Así, con antecedentes de zonas humanitarias en el país como las de Curvaradó y Jiguamiandó (Chocó) y la comunidad de paz de Apartadó, en el Urabá, nació un domingo de ramos el Espacio Humanitario Puente Nayero con una única consigna: un lugar en donde no se le permitiría el ingreso a ningún actor armado ilegal.
Luego, la comunidad, de la que hoy forman parte unas 2.000 personas, estableció otros ocho principios: no consumir sustancias psicoactivas, la obligatoriedad de participar en las asambleas comunitarias y la prohibición expresa de relacionarse con quienes hagan parte de bandas u organizaciones delincuenciales.
El reglamento también contempla castigos comunitarios y pedagógicos para quienes cometan delitos menores como robo y, cada día, las puertas se cierran a las seis de la tarde y se vuelven a abrir a las cinco de la mañana. Todo en medio de un barrio en el que los enfrentamientos entre las disidencias de las Farc, el ELN y las bandas sucesoras del paramilitarismo como La Local o La Gente del Orden son constantes.
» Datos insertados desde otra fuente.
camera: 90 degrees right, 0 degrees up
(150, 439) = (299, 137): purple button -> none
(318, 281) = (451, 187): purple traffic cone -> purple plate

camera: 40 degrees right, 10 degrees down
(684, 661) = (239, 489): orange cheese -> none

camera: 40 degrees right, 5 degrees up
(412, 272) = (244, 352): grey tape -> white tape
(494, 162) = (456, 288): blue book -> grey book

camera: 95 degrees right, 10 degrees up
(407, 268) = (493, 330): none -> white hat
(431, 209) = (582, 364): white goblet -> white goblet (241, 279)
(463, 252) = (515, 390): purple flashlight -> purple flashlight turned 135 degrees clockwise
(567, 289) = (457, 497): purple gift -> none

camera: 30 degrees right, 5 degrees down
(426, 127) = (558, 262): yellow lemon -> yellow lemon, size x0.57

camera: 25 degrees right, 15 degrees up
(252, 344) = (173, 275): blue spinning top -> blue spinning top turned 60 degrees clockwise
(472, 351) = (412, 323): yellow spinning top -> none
Antes de ser espacio humanitario, esa calle –al igual que todas las del barrio La Playita– se hizo famosa por las escalofriantes prácticas de tortura en las denominadas ‘casas de pique’ denunciadas por la Diócesis: construcciones palafíticas en donde se descuartizaba y mutilaba a menudo con la única intención de enviar mensajes de terror a la comunidad.
Entonces, en medio de esa zozobra, Orlando y un puñado de líderes juntaron a los vecinos y constituyeron el espacio. Este contó, además, con el aval de la Comisión Interamericana de Derechos Humanos, que conminó al Estado colombiano a brindar seguridad allí las 24 horas del día. “Demostramos la incapacidad del Estado para proteger a toda la población afro que vive ahí”, agrega Orlando.
Entonces, encerraron la zona y han logrado –según cuenta el líder– mantener a raya asesinatos, desapariciones forzadas y extorsiones. Hoy, aunque pulula la pobreza al lado de niños descalzos, ventas de mango y partidas de parqués, el espacio humanitario ha logrado mantenerse en pie.
“La lucha no ha sido fácil. Un par de veces se nos han metido hombres armados. Pero gracias a que estamos unidos hemos podido mantenernos firmes y lejos de esta violencia y del recrudecimiento del conflicto que vive Buenaventura”, sentencia Orlando, a quien, definitivamente, las amenazas no van a detener.